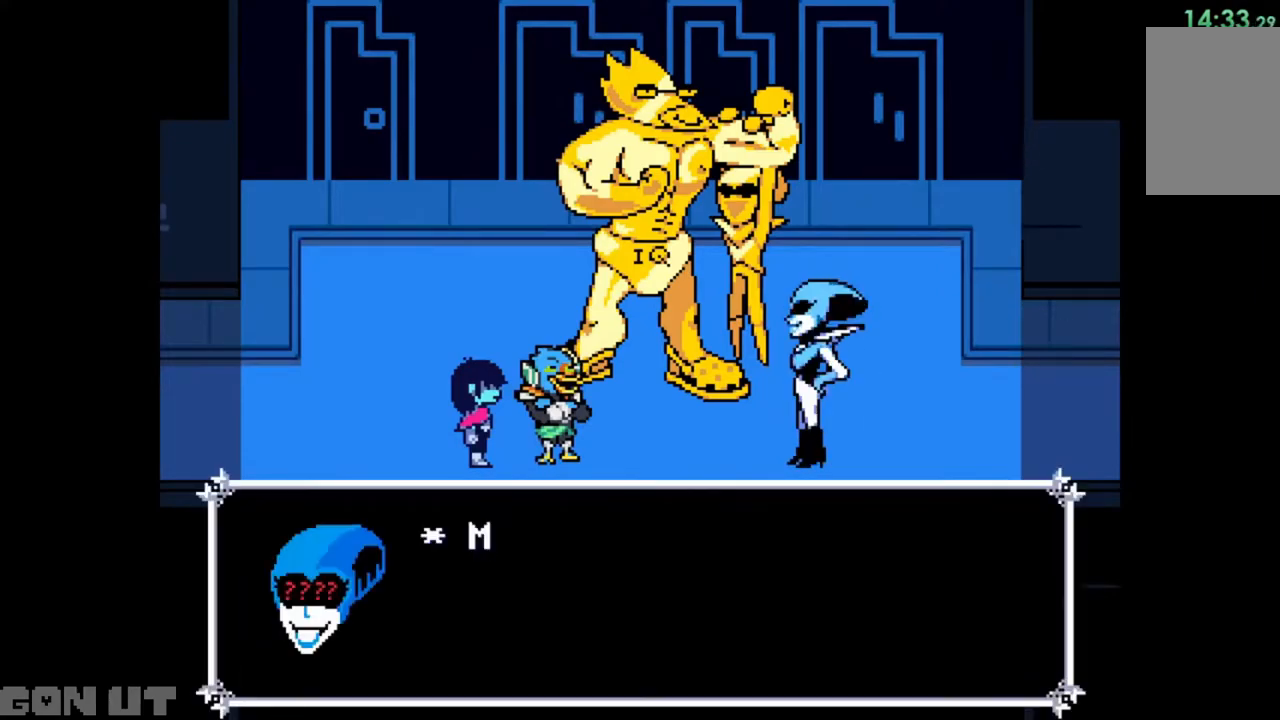
{"keys": ["c"], "events": []}
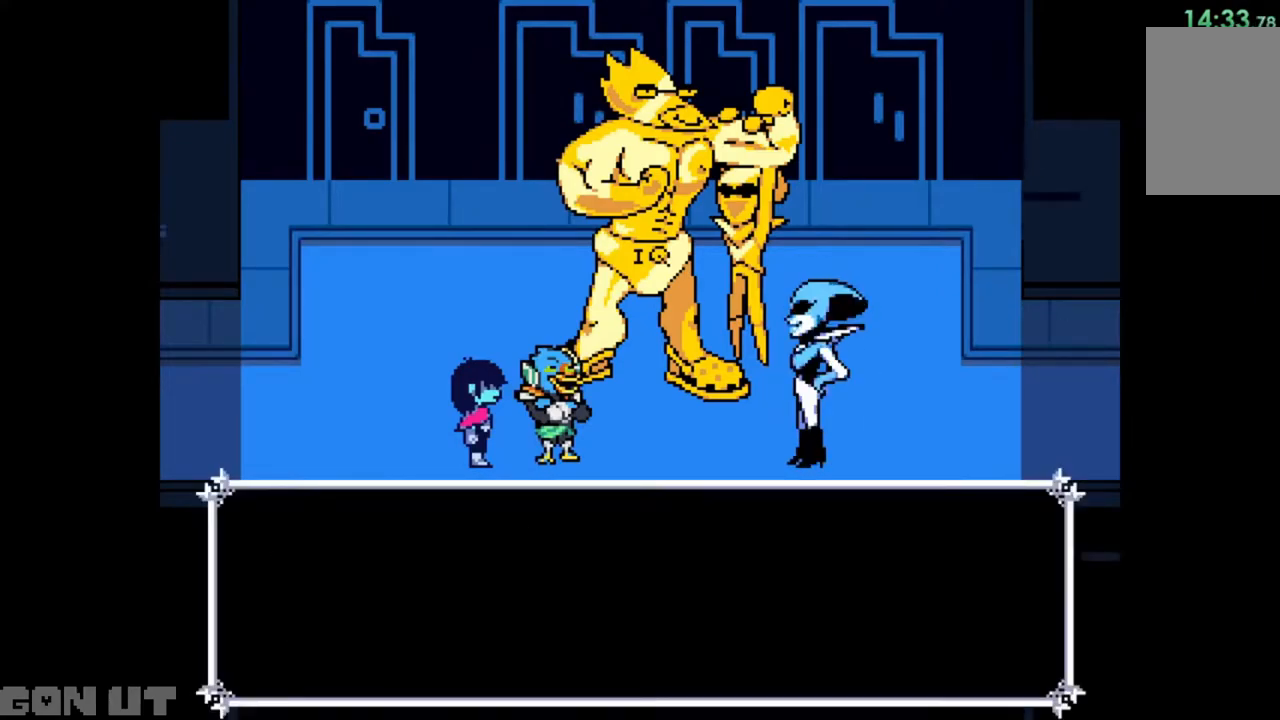
{"keys": ["c"], "events": []}
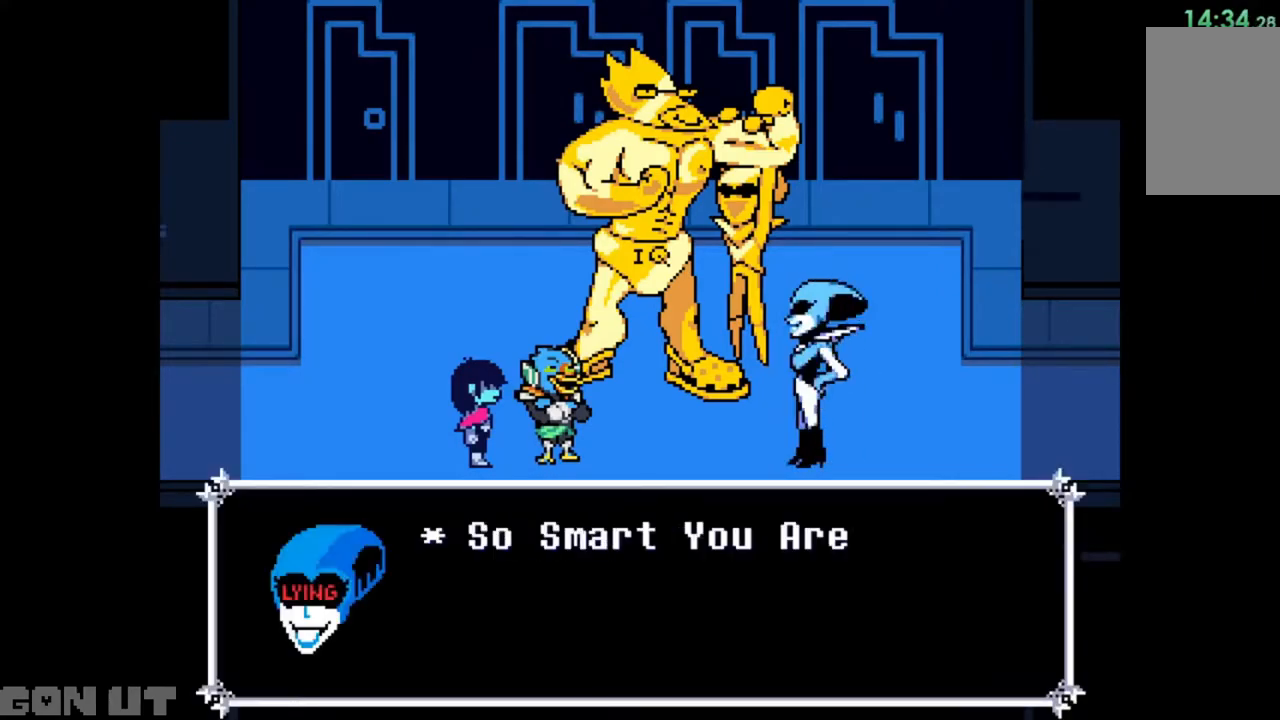
{"keys": ["c"], "events": []}
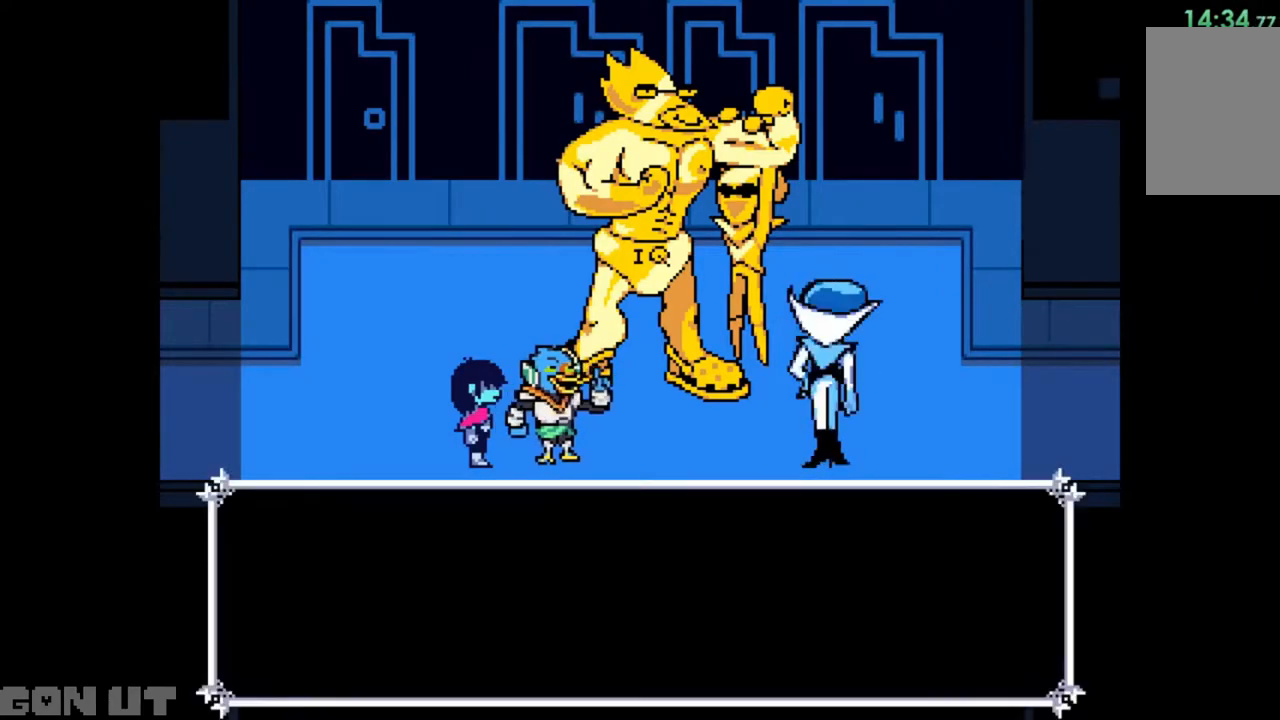
{"keys": ["c"], "events": []}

- About this exercise -
Every line of the data above should be quoted exactly. Omit the pictures.

- Exercise result -
{"keys": ["c"], "events": []}
{"keys": ["c"], "events": []}
{"keys": ["c"], "events": []}
{"keys": ["c"], "events": []}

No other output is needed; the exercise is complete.